• What is required
Only the pictures should be left out; write out all other data exactly.

═════ Data to use ═════

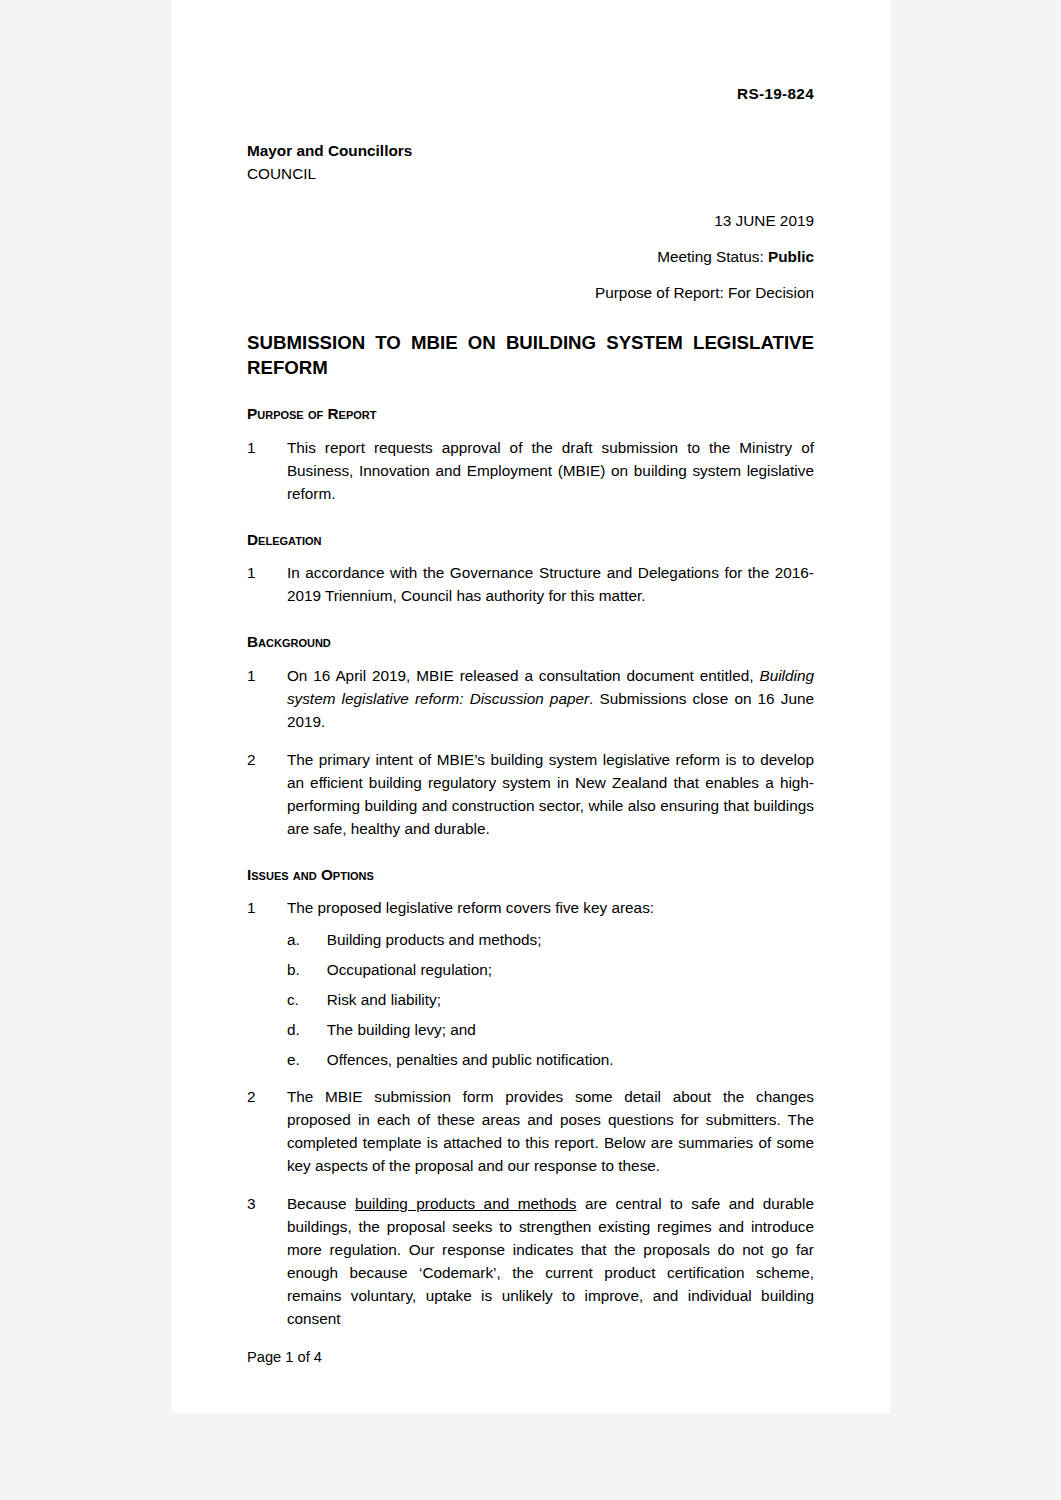RS-19-824
Mayor and Councillors
COUNCIL
13 JUNE 2019
Meeting Status: Public
Purpose of Report: For Decision
Submission to MBIE on Building System Legislative Reform
Purpose of Report
This report requests approval of the draft submission to the Ministry of Business, Innovation and Employment (MBIE) on building system legislative reform.
Delegation
In accordance with the Governance Structure and Delegations for the 2016-2019 Triennium, Council has authority for this matter.
Background
On 16 April 2019, MBIE released a consultation document entitled, Building system legislative reform: Discussion paper. Submissions close on 16 June 2019.
The primary intent of MBIE’s building system legislative reform is to develop an efficient building regulatory system in New Zealand that enables a high-performing building and construction sector, while also ensuring that buildings are safe, healthy and durable.
Issues and Options
The proposed legislative reform covers five key areas:
Building products and methods;
Occupational regulation;
Risk and liability;
The building levy; and
Offences, penalties and public notification.
The MBIE submission form provides some detail about the changes proposed in each of these areas and poses questions for submitters. The completed template is attached to this report. Below are summaries of some key aspects of the proposal and our response to these.
Because building products and methods are central to safe and durable buildings, the proposal seeks to strengthen existing regimes and introduce more regulation. Our response indicates that the proposals do not go far enough because ‘Codemark’, the current product certification scheme, remains voluntary, uptake is unlikely to improve, and individual building consent
Page 1 of 4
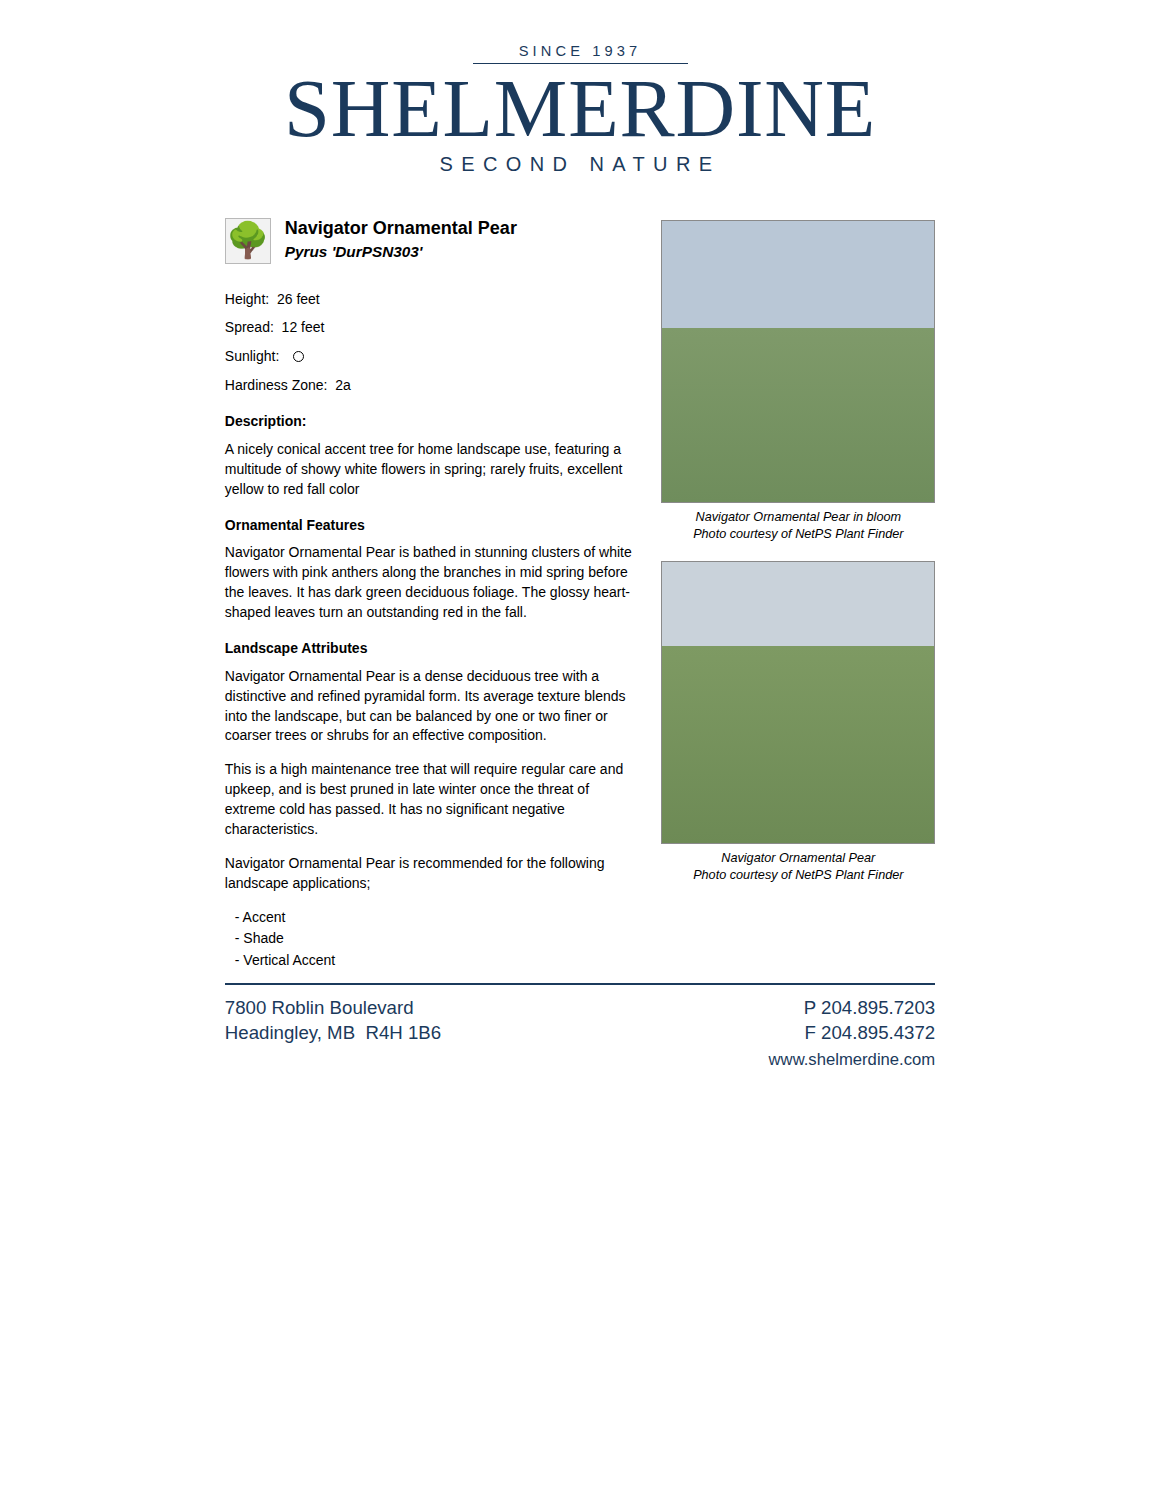SINCE 1937
SHELMERDINE
SECOND NATURE
🌳
Navigator Ornamental Pear
Pyrus 'DurPSN303'
Height: 26 feet
Spread: 12 feet
Sunlight:
Hardiness Zone: 2a
Description:
A nicely conical accent tree for home landscape use, featuring a multitude of showy white flowers in spring; rarely fruits, excellent yellow to red fall color
Ornamental Features
Navigator Ornamental Pear is bathed in stunning clusters of white flowers with pink anthers along the branches in mid spring before the leaves. It has dark green deciduous foliage. The glossy heart-shaped leaves turn an outstanding red in the fall.
Landscape Attributes
Navigator Ornamental Pear is a dense deciduous tree with a distinctive and refined pyramidal form. Its average texture blends into the landscape, but can be balanced by one or two finer or coarser trees or shrubs for an effective composition.
This is a high maintenance tree that will require regular care and upkeep, and is best pruned in late winter once the threat of extreme cold has passed. It has no significant negative characteristics.
Navigator Ornamental Pear is recommended for the following landscape applications;
Accent
Shade
Vertical Accent
Navigator Ornamental Pear in bloom
Photo courtesy of NetPS Plant Finder
Navigator Ornamental Pear
Photo courtesy of NetPS Plant Finder
7800 Roblin Boulevard
Headingley, MB R4H 1B6
P 204.895.7203
F 204.895.4372
www.shelmerdine.com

═════

• Reply to the task
RS-19-824
Mayor and Councillors
COUNCIL
13 JUNE 2019
Meeting Status: Public
Purpose of Report: For Decision
Submission to MBIE on Building System Legislative Reform
Purpose of Report
This report requests approval of the draft submission to the Ministry of Business, Innovation and Employment (MBIE) on building system legislative reform.
Delegation
In accordance with the Governance Structure and Delegations for the 2016-2019 Triennium, Council has authority for this matter.
Background
On 16 April 2019, MBIE released a consultation document entitled, Building system legislative reform: Discussion paper. Submissions close on 16 June 2019.
The primary intent of MBIE’s building system legislative reform is to develop an efficient building regulatory system in New Zealand that enables a high-performing building and construction sector, while also ensuring that buildings are safe, healthy and durable.
Issues and Options
The proposed legislative reform covers five key areas:
Building products and methods;
Occupational regulation;
Risk and liability;
The building levy; and
Offences, penalties and public notification.
The MBIE submission form provides some detail about the changes proposed in each of these areas and poses questions for submitters. The completed template is attached to this report. Below are summaries of some key aspects of the proposal and our response to these.
Because building products and methods are central to safe and durable buildings, the proposal seeks to strengthen existing regimes and introduce more regulation. Our response indicates that the proposals do not go far enough because ‘Codemark’, the current product certification scheme, remains voluntary, uptake is unlikely to improve, and individual building consent
Page 1 of 4
SINCE 1937
SHELMERDINE
SECOND NATURE
🌳
Navigator Ornamental Pear
Pyrus 'DurPSN303'
Height: 26 feet
Spread: 12 feet
Sunlight:
Hardiness Zone: 2a
Description:
A nicely conical accent tree for home landscape use, featuring a multitude of showy white flowers in spring; rarely fruits, excellent yellow to red fall color
Ornamental Features
Navigator Ornamental Pear is bathed in stunning clusters of white flowers with pink anthers along the branches in mid spring before the leaves. It has dark green deciduous foliage. The glossy heart-shaped leaves turn an outstanding red in the fall.
Landscape Attributes
Navigator Ornamental Pear is a dense deciduous tree with a distinctive and refined pyramidal form. Its average texture blends into the landscape, but can be balanced by one or two finer or coarser trees or shrubs for an effective composition.
This is a high maintenance tree that will require regular care and upkeep, and is best pruned in late winter once the threat of extreme cold has passed. It has no significant negative characteristics.
Navigator Ornamental Pear is recommended for the following landscape applications;
Accent
Shade
Vertical Accent
Navigator Ornamental Pear in bloom
Photo courtesy of NetPS Plant Finder
Navigator Ornamental Pear
Photo courtesy of NetPS Plant Finder
7800 Roblin Boulevard
Headingley, MB R4H 1B6
P 204.895.7203
F 204.895.4372
www.shelmerdine.com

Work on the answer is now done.